Tanzania launches new climate project
The United Republic of Tanzania has launched the second phase of the Global Framework for Climate Services (GFCS) Adaption Programme in Africa project with the aim of increasing resilience of people most vulnerable to the impacts of weather and climate-related hazards.
The multi-agency project, funded by the government of Norway, prioritizes the climate sensitive sectors of disaster risk reduction, food security and health. It focuses on the provision of high-quality and reliable climate services, including downscaled, localized forecasts.
The first phase of the project ran from 2014 to 2017. The second phase was launched at a ceremony in Dar es Salaam on 18 September. It will be implemented in collaboration with the Tanzania Red Cross Society and Intenational Federation of Red Cross and Red Crescent Societies; the World Health Organization; the Ministry of Health, Community Development, Gender, Elderly; Tanzania World Food Program; the Ministry of Agriculture; and Tanzania Meteorological Agency.

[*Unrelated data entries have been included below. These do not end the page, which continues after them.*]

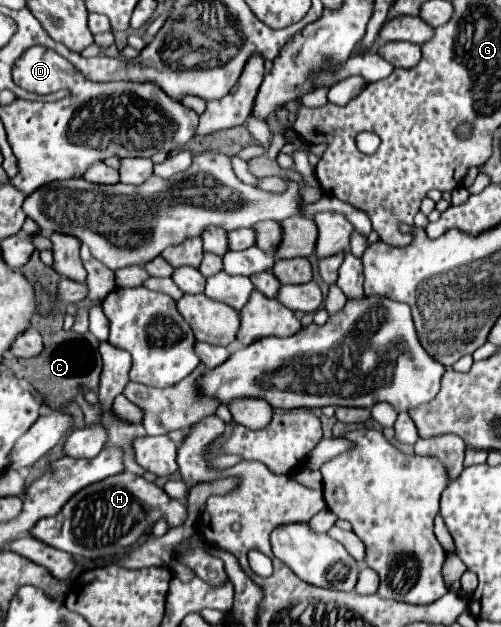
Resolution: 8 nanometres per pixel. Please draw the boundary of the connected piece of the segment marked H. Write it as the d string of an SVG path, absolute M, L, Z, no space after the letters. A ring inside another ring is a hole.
M121 472L79 490L69 498L57 516L41 518L29 530L29 534L43 544L63 550L75 558L95 560L123 552L127 546L137 542L145 528L155 524L159 516L165 516L173 528L181 526L187 520L187 502L167 500L167 494L153 482L147 482L135 474Z

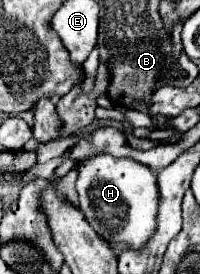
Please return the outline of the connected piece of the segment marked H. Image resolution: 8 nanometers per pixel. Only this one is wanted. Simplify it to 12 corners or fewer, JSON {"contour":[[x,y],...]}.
{"contour":[[98,153],[76,165],[78,207],[108,243],[156,233],[154,171]]}

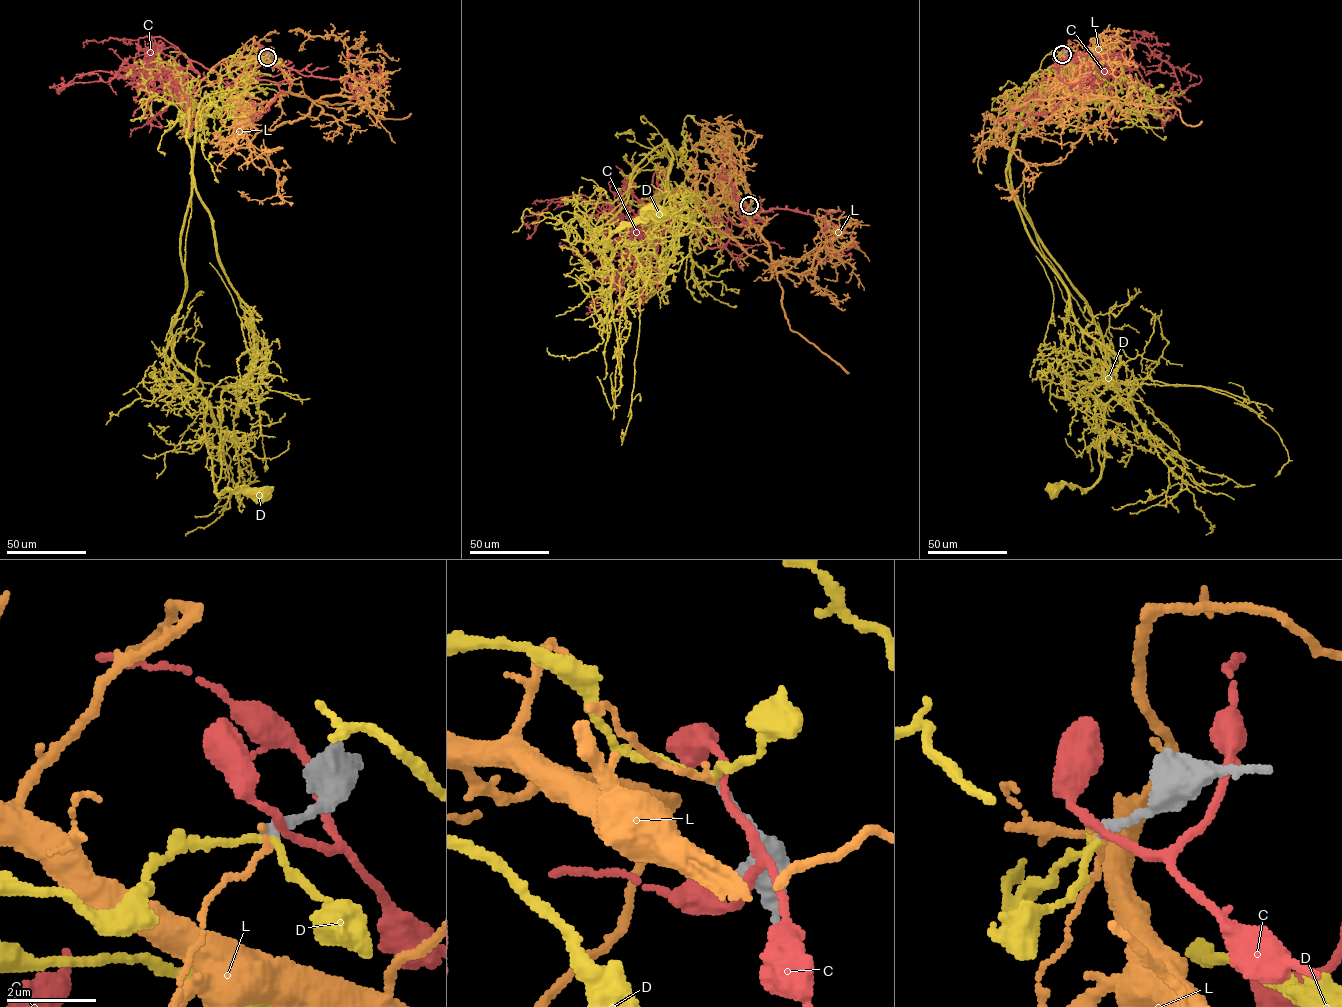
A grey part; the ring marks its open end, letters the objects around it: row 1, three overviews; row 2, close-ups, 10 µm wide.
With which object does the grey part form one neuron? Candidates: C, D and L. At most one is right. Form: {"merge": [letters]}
{"merge": ["D"]}

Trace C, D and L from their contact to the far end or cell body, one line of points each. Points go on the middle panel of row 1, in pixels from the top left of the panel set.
C: (750, 206), (743, 232), (709, 248), (686, 205), (672, 201), (667, 225), (627, 242), (620, 303), (587, 313)
D: (750, 205), (699, 196), (693, 168), (662, 143), (591, 239), (609, 242), (610, 259), (614, 233), (658, 212)
L: (750, 205), (717, 180), (734, 182), (726, 143), (735, 147), (744, 177), (736, 162), (715, 159), (708, 142)

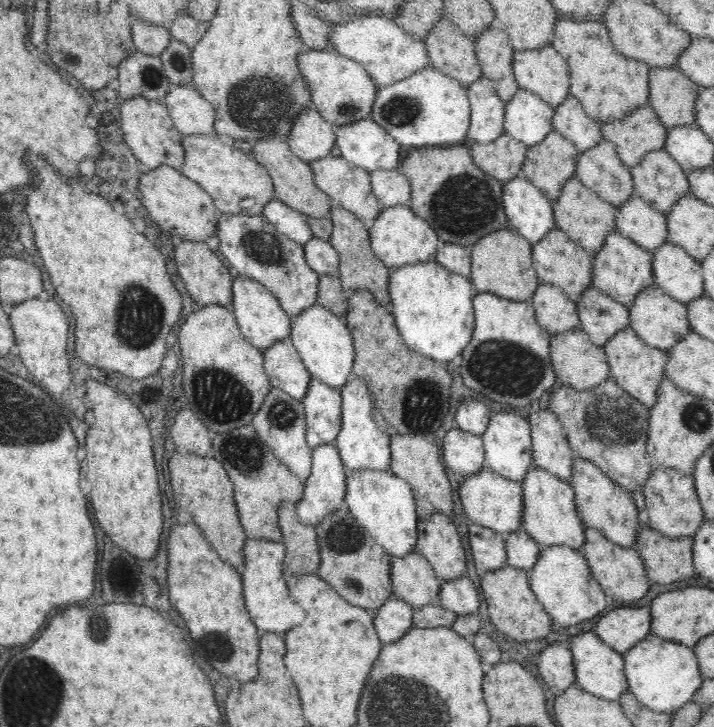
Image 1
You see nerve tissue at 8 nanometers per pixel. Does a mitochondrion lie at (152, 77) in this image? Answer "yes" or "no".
yes

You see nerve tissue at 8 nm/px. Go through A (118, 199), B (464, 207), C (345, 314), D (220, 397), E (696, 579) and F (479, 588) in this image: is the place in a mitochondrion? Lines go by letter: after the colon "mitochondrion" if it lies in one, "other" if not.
A: other
B: mitochondrion
C: other
D: mitochondrion
E: other
F: other

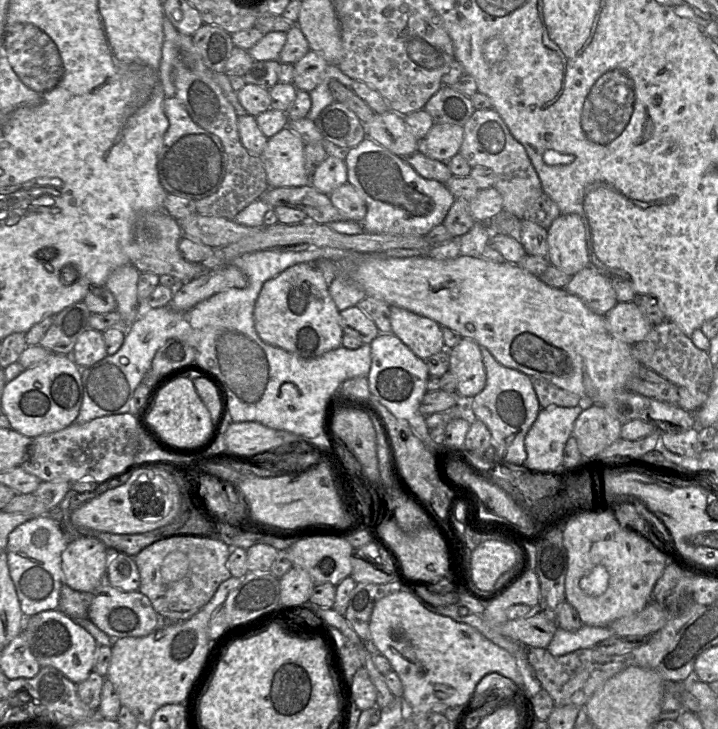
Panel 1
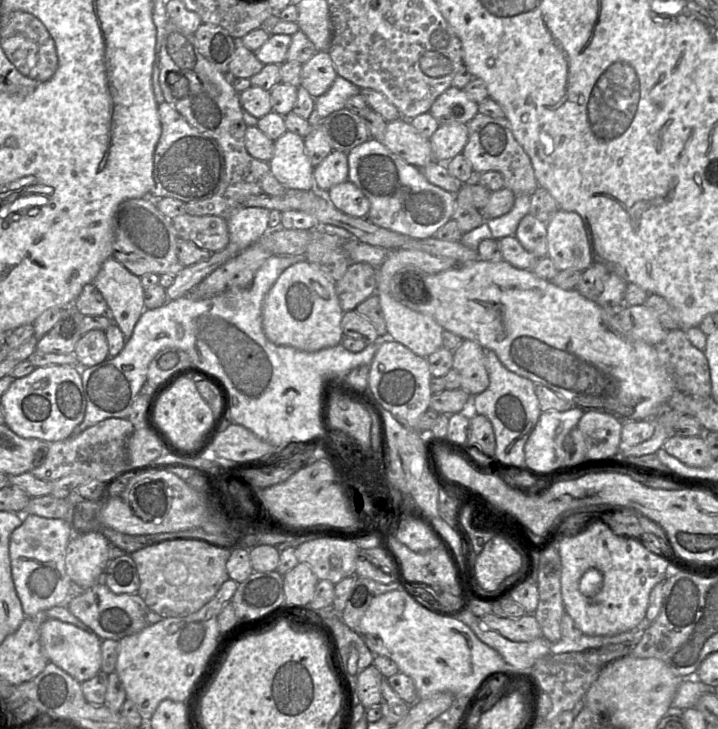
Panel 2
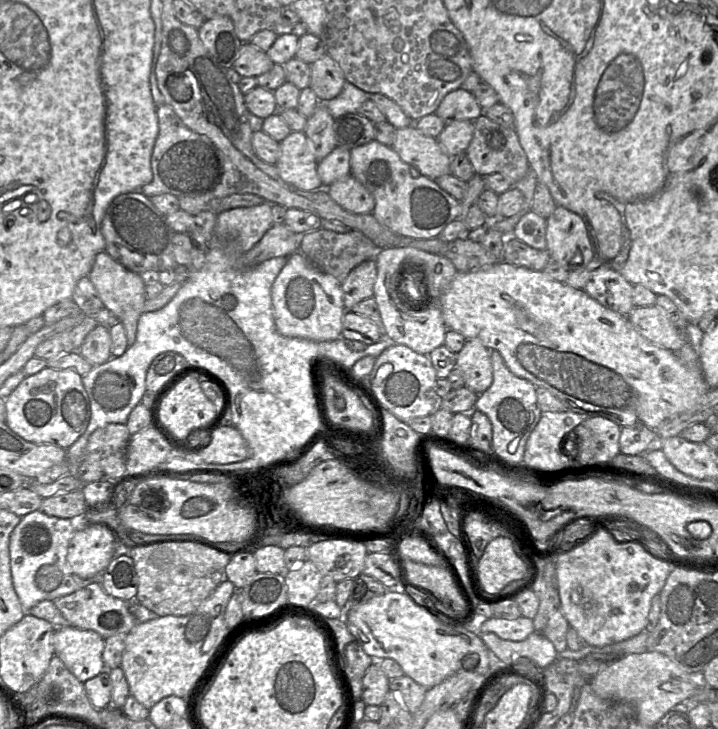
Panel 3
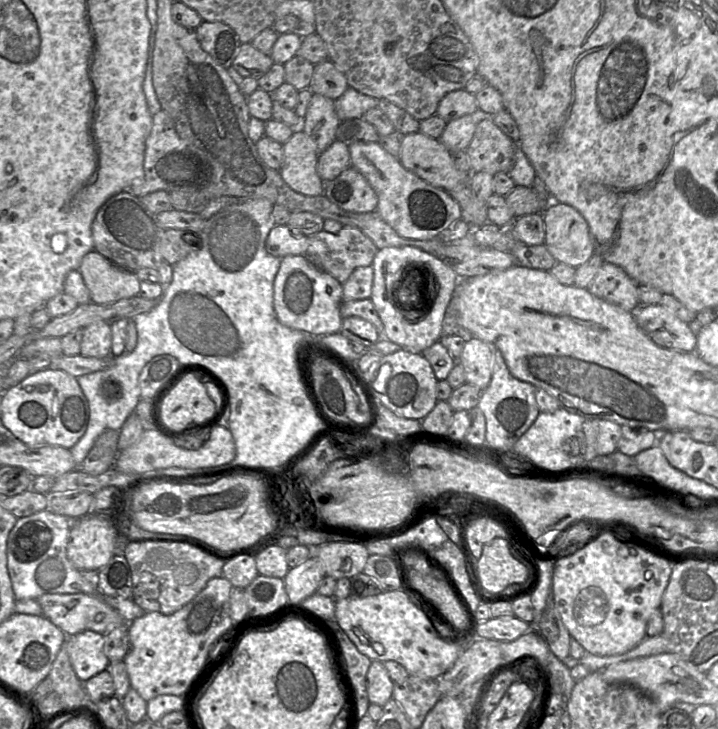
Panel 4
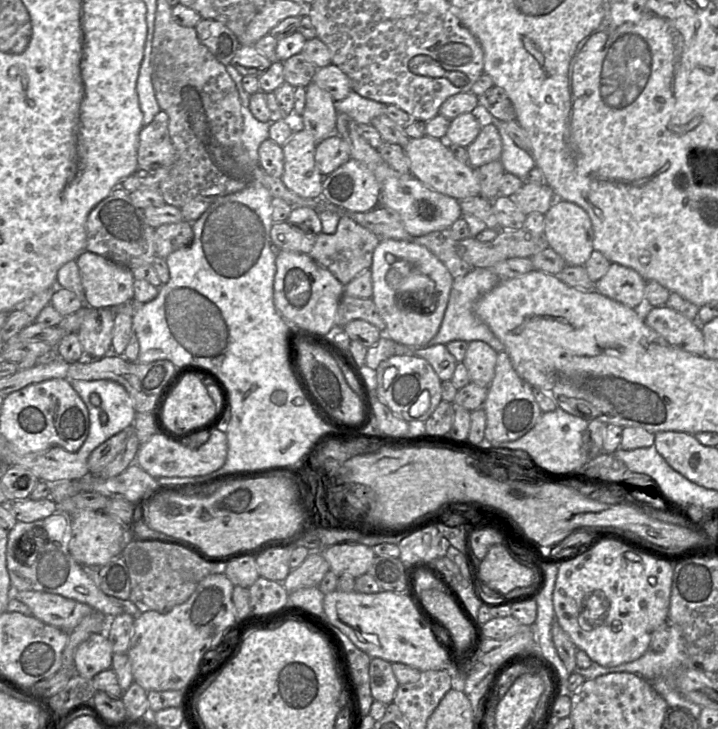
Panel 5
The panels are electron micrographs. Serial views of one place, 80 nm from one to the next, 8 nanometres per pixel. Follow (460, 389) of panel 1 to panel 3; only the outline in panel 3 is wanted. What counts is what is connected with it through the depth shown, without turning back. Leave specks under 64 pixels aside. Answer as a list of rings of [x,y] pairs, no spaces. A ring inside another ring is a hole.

Faustin Kamuzora, Permanent Secretary in the Prime Minister’s Office (Policy and Coordination) and Chair of the Tanzania Disaster Management Council said the project has come at the right time as it will compliment on the ongoing Government efforts in adaptation to climate change impacts and disaster risk management.
He welcomed the improved provision of accurate, reliable and timely weather and climate related information and products so as to help the society to manage climate related hazards.
“I am pleased that in few past years the accuracy of forecasts issued by the Tanzania Meteorological Agency stands at 80% and above. In particular the past March to May season the accuracy reached 96%,” said Mr Kamuzora.
Agnes Kijazi, Director-General of the Tanzania Meteorological Agency appreciated the continued support offered by the Government of Tanzania, the Government of Norway, the World Meteorological Organization (WMO) and all the implementing partners.
Ms Kijazi pointed out that the next phase of the project will build on achievements made over the past four years.
“The Phase II project activities have also been aligned with the current potential gaps in climate services as stipulated in the National Framework for Climate Services (NFCS) as per user needs and the five years development plan of the country,” said Ms Kijazi.
“Weather and climate services are an essential solution to the climate crisis the world is facing. These services are critical to the success of the Sendai Framework on disaster risk reduction and the Paris Agreement on climate change and they directly underpin the achievement of several of the Sustainable Development Goals,” said Erica Allis of WMO and the GFCS.
The representative from the Norwegian Embassy in Dar es Salaam, Yassin Mkwizu, urged all partners to make use of lessons learnt, user feedback, and best practices acquired during the implementation of Phase I.